Over the past year or so, I've noticed a definite trend among the most vocal members of the progressive netroots away from posts filled with complaints about modern politics towards ones outlining a new direction for the Democratic Party. Its been slow, but the process of building movements usually is. Anyway, over the last few days, there have been three related posts that believe signal we may be reaching a critical moment in the history of this movement. MyDD has definitely been leading the way on this, so it's not much of a surprise to me that 2 of the 3 came from this site.
First came a post entitled "Democratic Congressional Challengers Strategy Memo" from Chris Bowers, Rick Jacobs, Matt Stoller and Joel Wright. If you want to see just how serious some parts of the netroots have become, you need look no further than this post. Recognizing that Democratic Party professionals in DC aren't yet capable of recognizing how things have changed this past few years, they've taken it upon themselves to offer some serious advice for Dems challenging Republican incumbents this fall. Here's how they summarize the problem:
Realistically, when it comes to developing a winning position and messaging, you are on your own. Or rather, you are on your own, except that the voters - Democrats, Republicans, and Independents alike - agree with the outrage that you feel towards the political system and agree that Republican leadership is the problem. Yet, voters will only vote for change if they know you can deliver on that change once elected.
Rather than simply complain about what Dems in DC aren't doing, they've decide to step up and do their work for them. Using the special election in California's 50th District as their case study, they dig deep into the data produced by that race to arrive at six specific recommendations:
1. Iraq must be central in your campaign and you must blame Republicans for it Ignoring Iraq, downplaying its significance, or accepting Bush's framework by not blaming leaders is a sign to voters that you are weak, unlikely to bring change, and not addressing the main issue of the day. Regardless of how you approach the policy going forward in Iraq, the key trait that voters seek is a willingness to hold failed leaders accountable for the debacle. Be willing to uncover the truth, place blame, and demand consequences.

Dataset excerpt:

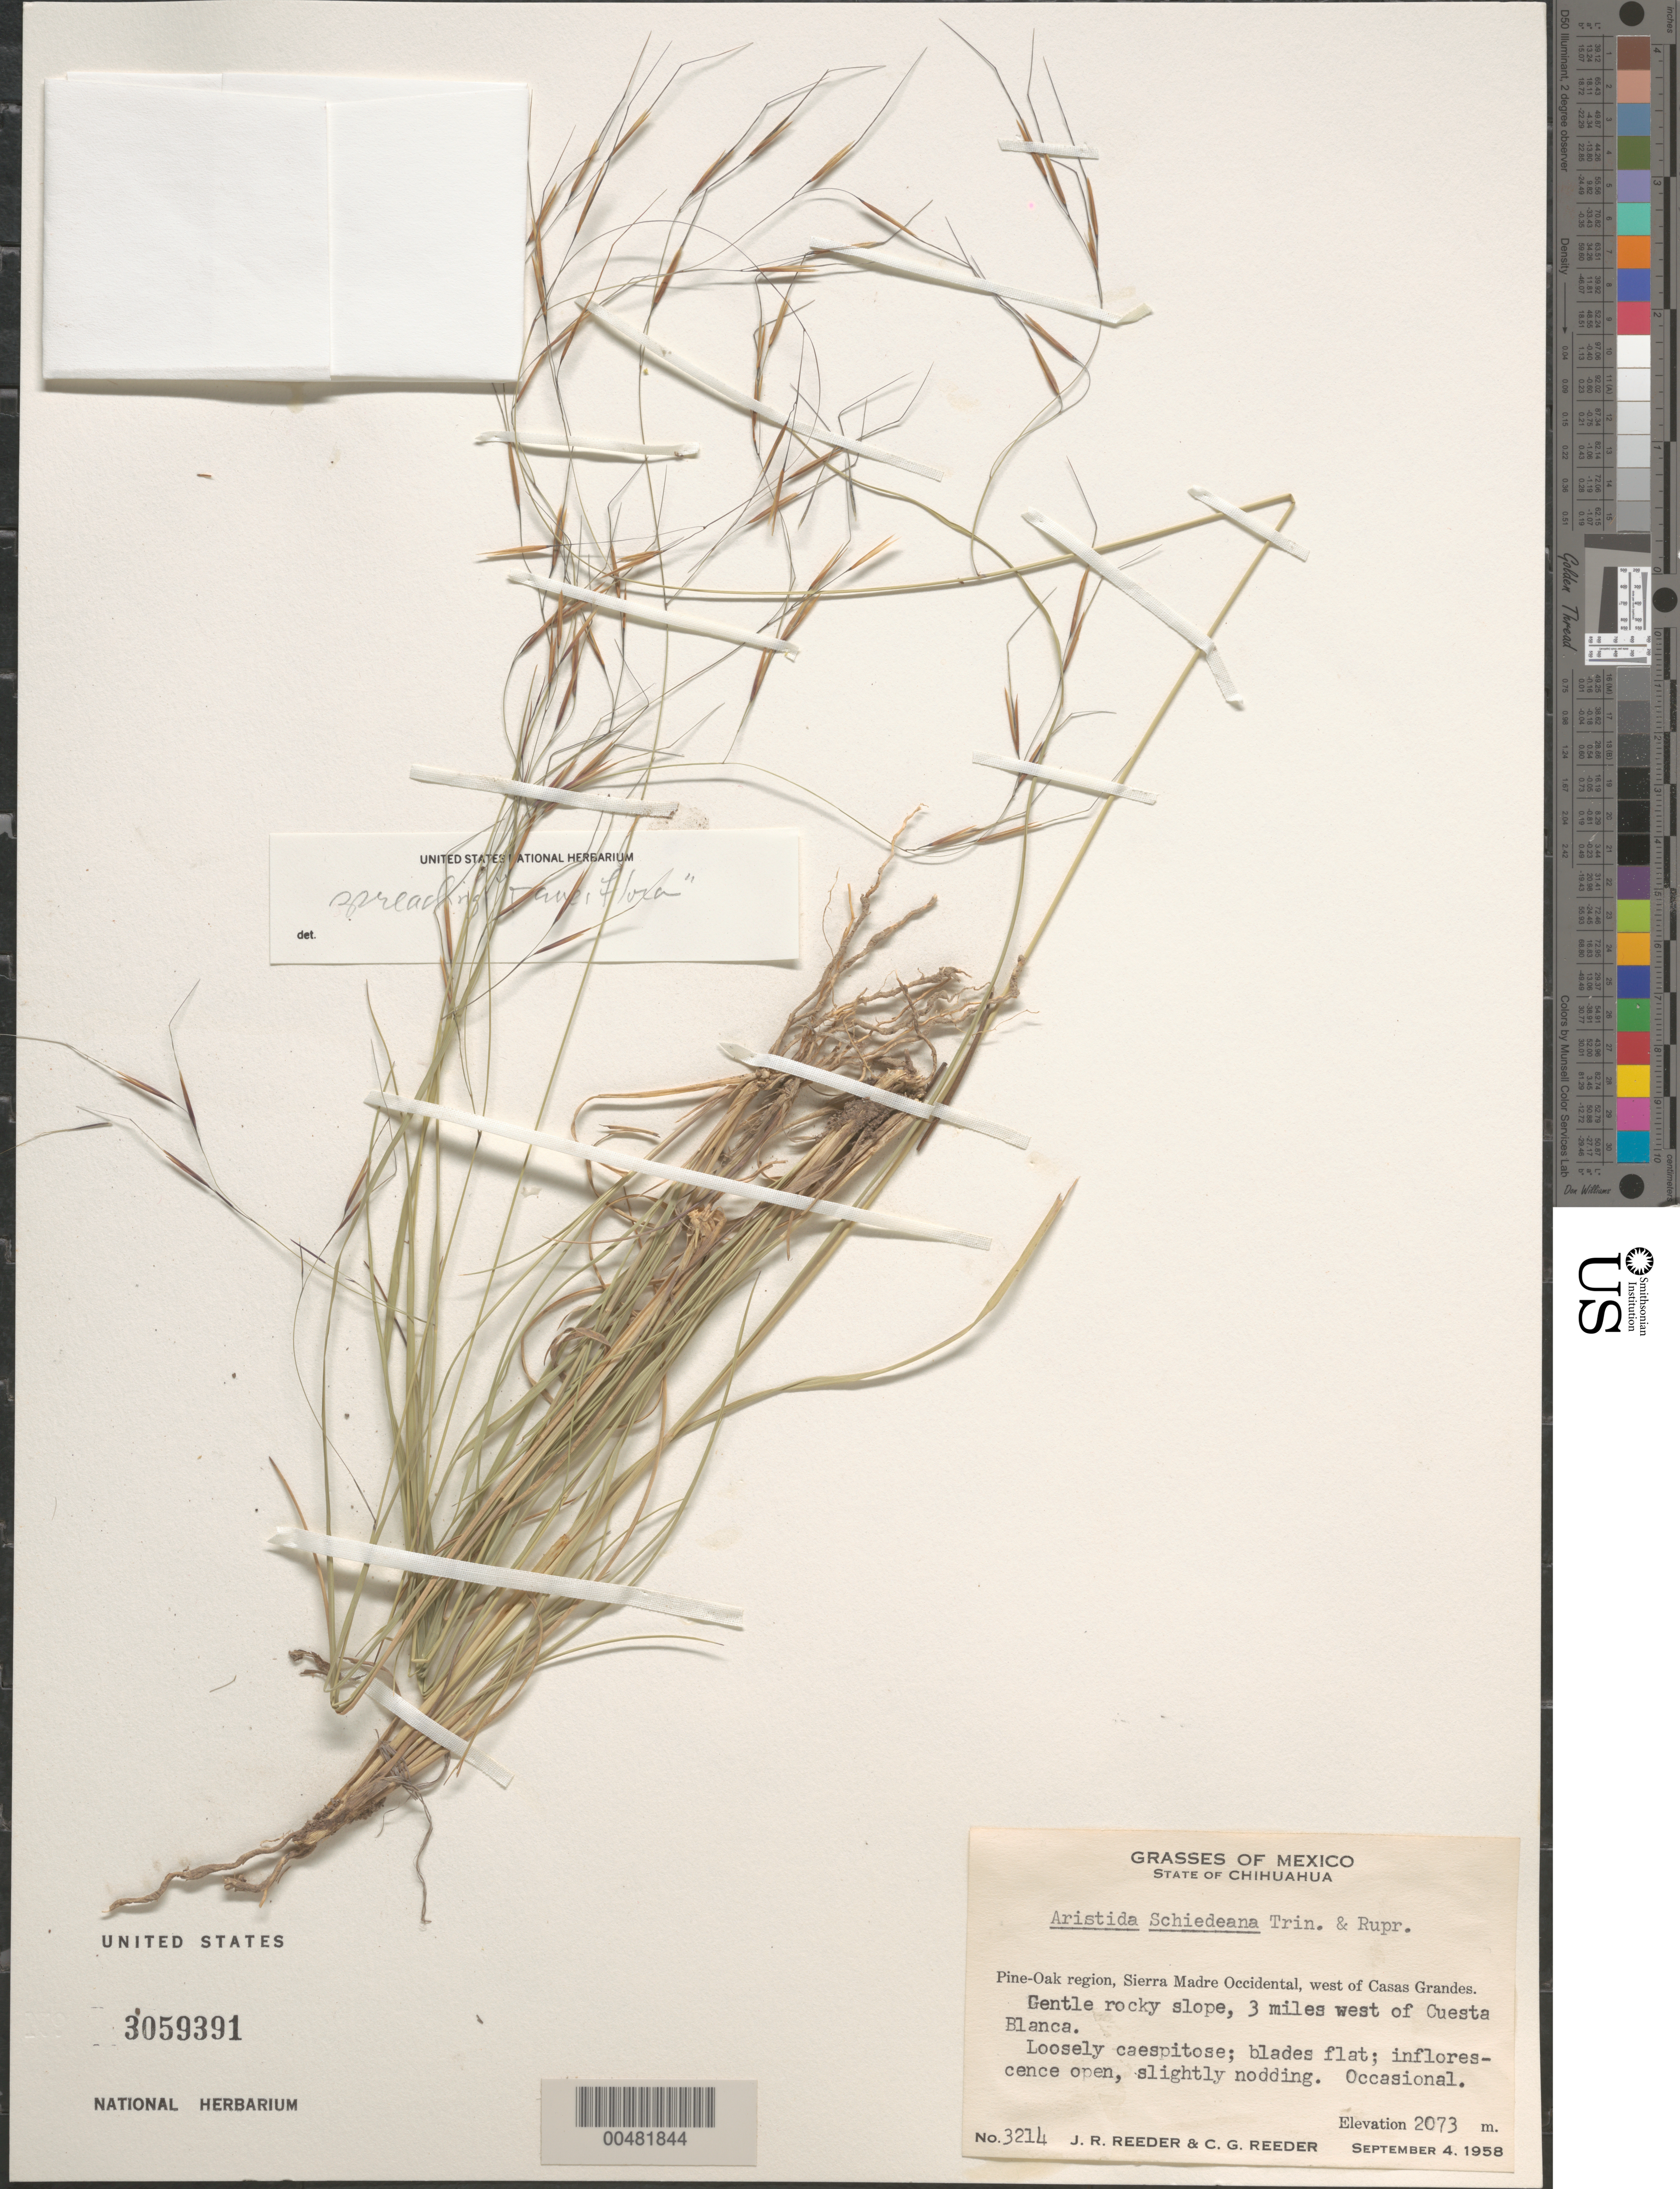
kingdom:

Written exercise: Could you copy out the entire post about the progressive netroots and the Democratic Party shown above, word for word?

Output below:
Over the past year or so, I've noticed a definite trend among the most vocal members of the progressive netroots away from posts filled with complaints about modern politics towards ones outlining a new direction for the Democratic Party. Its been slow, but the process of building movements usually is. Anyway, over the last few days, there have been three related posts that believe signal we may be reaching a critical moment in the history of this movement. MyDD has definitely been leading the way on this, so it's not much of a surprise to me that 2 of the 3 came from this site.
First came a post entitled "Democratic Congressional Challengers Strategy Memo" from Chris Bowers, Rick Jacobs, Matt Stoller and Joel Wright. If you want to see just how serious some parts of the netroots have become, you need look no further than this post. Recognizing that Democratic Party professionals in DC aren't yet capable of recognizing how things have changed this past few years, they've taken it upon themselves to offer some serious advice for Dems challenging Republican incumbents this fall. Here's how they summarize the problem:
Realistically, when it comes to developing a winning position and messaging, you are on your own. Or rather, you are on your own, except that the voters - Democrats, Republicans, and Independents alike - agree with the outrage that you feel towards the political system and agree that Republican leadership is the problem. Yet, voters will only vote for change if they know you can deliver on that change once elected.
Rather than simply complain about what Dems in DC aren't doing, they've decide to step up and do their work for them. Using the special election in California's 50th District as their case study, they dig deep into the data produced by that race to arrive at six specific recommendations:
1. Iraq must be central in your campaign and you must blame Republicans for it Ignoring Iraq, downplaying its significance, or accepting Bush's framework by not blaming leaders is a sign to voters that you are weak, unlikely to bring change, and not addressing the main issue of the day. Regardless of how you approach the policy going forward in Iraq, the key trait that voters seek is a willingness to hold failed leaders accountable for the debacle. Be willing to uncover the truth, place blame, and demand consequences.